* [What you will do]: Starting at the first line of the items and ending at the line that contains "Between 2017 and 2019, which is larger?", both included, render each nonblank line as a Markdown table with the columns No. and Entry. Number the rows in order.

* [Data to use]:
------

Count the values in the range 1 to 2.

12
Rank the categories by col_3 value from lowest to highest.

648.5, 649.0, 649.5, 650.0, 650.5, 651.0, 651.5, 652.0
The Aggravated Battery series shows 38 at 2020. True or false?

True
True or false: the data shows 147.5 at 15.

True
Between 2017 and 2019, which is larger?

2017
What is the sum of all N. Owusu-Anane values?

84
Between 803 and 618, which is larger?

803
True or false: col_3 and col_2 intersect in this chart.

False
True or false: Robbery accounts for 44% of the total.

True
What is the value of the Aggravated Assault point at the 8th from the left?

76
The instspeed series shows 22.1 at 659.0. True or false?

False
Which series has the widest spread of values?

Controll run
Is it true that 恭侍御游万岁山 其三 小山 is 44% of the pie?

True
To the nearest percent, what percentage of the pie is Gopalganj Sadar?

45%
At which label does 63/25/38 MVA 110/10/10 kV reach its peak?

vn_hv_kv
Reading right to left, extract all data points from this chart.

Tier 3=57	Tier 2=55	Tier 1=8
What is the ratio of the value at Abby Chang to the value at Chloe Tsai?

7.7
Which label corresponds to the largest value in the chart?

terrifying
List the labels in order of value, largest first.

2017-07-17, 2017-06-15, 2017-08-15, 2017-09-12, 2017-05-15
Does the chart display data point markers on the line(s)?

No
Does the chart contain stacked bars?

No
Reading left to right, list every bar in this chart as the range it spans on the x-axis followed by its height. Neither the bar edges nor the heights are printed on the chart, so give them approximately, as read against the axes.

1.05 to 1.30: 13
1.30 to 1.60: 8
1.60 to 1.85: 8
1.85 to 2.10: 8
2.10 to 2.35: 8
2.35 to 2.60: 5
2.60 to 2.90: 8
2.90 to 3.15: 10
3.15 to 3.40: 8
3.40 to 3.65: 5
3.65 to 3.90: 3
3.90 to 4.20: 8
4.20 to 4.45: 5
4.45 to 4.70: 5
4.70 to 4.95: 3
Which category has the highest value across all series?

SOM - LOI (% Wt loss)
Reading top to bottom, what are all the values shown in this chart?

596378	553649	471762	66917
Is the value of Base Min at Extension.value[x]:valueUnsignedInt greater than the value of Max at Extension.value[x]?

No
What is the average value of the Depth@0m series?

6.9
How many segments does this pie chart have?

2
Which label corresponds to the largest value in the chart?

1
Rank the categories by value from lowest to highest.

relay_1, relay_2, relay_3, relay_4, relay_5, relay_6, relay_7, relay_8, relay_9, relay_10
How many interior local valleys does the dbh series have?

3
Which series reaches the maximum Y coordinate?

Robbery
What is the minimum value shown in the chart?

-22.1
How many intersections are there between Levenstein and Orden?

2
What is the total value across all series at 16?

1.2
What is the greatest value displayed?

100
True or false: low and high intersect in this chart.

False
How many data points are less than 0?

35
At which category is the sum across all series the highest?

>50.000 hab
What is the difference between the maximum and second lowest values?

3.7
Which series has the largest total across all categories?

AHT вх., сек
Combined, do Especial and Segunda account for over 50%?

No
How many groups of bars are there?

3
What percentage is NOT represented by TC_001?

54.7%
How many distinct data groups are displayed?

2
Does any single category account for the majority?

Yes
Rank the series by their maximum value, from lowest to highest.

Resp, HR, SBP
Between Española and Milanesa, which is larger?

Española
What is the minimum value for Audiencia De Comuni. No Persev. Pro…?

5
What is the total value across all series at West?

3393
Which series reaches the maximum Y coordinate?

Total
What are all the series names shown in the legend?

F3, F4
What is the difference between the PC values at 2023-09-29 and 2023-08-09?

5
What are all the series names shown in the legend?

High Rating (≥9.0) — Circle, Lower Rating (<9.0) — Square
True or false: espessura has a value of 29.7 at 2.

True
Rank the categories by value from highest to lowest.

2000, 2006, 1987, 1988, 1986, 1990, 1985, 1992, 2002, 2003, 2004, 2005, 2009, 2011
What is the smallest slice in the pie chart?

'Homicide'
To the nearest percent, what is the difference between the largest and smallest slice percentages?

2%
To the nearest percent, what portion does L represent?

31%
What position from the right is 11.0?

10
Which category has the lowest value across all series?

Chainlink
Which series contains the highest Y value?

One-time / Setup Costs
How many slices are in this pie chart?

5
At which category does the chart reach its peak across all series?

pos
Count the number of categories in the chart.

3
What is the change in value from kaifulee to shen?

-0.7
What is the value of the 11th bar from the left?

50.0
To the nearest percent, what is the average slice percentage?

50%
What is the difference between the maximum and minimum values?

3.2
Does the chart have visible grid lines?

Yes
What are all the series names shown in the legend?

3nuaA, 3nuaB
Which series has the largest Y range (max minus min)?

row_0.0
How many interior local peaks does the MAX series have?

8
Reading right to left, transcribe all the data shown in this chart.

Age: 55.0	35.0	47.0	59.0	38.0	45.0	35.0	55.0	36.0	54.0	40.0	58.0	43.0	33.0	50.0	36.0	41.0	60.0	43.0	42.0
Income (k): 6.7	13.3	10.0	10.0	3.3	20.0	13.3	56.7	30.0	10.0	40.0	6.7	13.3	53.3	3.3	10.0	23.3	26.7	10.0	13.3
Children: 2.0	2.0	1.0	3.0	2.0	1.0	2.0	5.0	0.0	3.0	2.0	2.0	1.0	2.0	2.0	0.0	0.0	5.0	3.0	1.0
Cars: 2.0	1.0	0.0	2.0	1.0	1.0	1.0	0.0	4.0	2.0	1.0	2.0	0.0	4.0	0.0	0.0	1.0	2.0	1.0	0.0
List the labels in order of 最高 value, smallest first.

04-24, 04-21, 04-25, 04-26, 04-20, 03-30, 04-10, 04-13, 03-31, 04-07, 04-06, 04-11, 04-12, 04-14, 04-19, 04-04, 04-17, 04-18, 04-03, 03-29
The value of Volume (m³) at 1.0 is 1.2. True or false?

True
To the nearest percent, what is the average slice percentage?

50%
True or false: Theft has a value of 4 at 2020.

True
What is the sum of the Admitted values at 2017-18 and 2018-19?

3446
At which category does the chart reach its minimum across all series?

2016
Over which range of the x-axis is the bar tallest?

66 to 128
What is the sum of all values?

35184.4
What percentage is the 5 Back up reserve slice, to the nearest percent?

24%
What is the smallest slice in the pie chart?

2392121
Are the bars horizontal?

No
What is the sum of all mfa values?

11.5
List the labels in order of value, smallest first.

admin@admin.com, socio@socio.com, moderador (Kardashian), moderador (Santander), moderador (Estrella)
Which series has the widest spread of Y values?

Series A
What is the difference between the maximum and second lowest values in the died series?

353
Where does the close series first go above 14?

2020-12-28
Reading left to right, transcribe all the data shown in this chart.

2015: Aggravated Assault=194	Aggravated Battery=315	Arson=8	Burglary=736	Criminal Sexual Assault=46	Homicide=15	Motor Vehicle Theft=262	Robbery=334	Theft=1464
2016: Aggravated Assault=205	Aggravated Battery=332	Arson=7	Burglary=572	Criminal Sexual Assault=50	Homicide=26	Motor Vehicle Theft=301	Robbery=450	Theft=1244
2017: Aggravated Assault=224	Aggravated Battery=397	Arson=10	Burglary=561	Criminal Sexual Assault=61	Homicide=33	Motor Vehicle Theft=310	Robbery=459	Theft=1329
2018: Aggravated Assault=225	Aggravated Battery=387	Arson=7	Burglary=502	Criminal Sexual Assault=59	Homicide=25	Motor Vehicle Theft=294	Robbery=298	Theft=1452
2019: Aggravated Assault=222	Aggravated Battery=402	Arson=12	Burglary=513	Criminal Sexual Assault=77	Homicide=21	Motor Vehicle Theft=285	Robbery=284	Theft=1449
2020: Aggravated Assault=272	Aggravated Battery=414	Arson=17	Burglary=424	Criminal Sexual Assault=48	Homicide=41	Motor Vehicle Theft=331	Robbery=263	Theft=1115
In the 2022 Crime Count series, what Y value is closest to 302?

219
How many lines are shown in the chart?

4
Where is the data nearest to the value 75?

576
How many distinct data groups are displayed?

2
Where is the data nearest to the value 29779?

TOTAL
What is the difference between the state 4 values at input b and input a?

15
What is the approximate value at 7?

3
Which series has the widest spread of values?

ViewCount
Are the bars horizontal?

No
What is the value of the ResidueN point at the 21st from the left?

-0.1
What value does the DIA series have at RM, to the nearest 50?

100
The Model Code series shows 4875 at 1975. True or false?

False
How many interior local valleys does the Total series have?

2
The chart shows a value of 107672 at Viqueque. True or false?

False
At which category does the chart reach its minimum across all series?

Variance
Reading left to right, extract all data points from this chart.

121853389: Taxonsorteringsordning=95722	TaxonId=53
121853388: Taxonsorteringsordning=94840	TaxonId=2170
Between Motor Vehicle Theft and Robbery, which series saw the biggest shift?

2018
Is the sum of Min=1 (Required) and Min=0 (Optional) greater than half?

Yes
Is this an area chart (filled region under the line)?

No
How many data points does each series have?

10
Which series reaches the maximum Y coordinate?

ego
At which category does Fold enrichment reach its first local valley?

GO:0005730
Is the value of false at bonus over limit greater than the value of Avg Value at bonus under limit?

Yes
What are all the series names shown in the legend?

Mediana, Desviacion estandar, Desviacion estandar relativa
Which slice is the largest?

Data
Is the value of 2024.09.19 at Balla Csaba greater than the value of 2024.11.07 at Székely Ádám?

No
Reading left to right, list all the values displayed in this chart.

------

* [Solution]:
| No. | Entry |
|---|---|
| 1 | Count the values in the range 1 to 2. |
| 2 | 12 |
| 3 | Rank the categories by col_3 value from lowest to highest. |
| 4 | 648.5, 649.0, 649.5, 650.0, 650.5, 651.0, 651.5, 652.0 |
| 5 | The Aggravated Battery series shows 38 at 2020. True or false? |
| 6 | True |
| 7 | True or false: the data shows 147.5 at 15. |
| 8 | True |
| 9 | Between 2017 and 2019, which is larger? |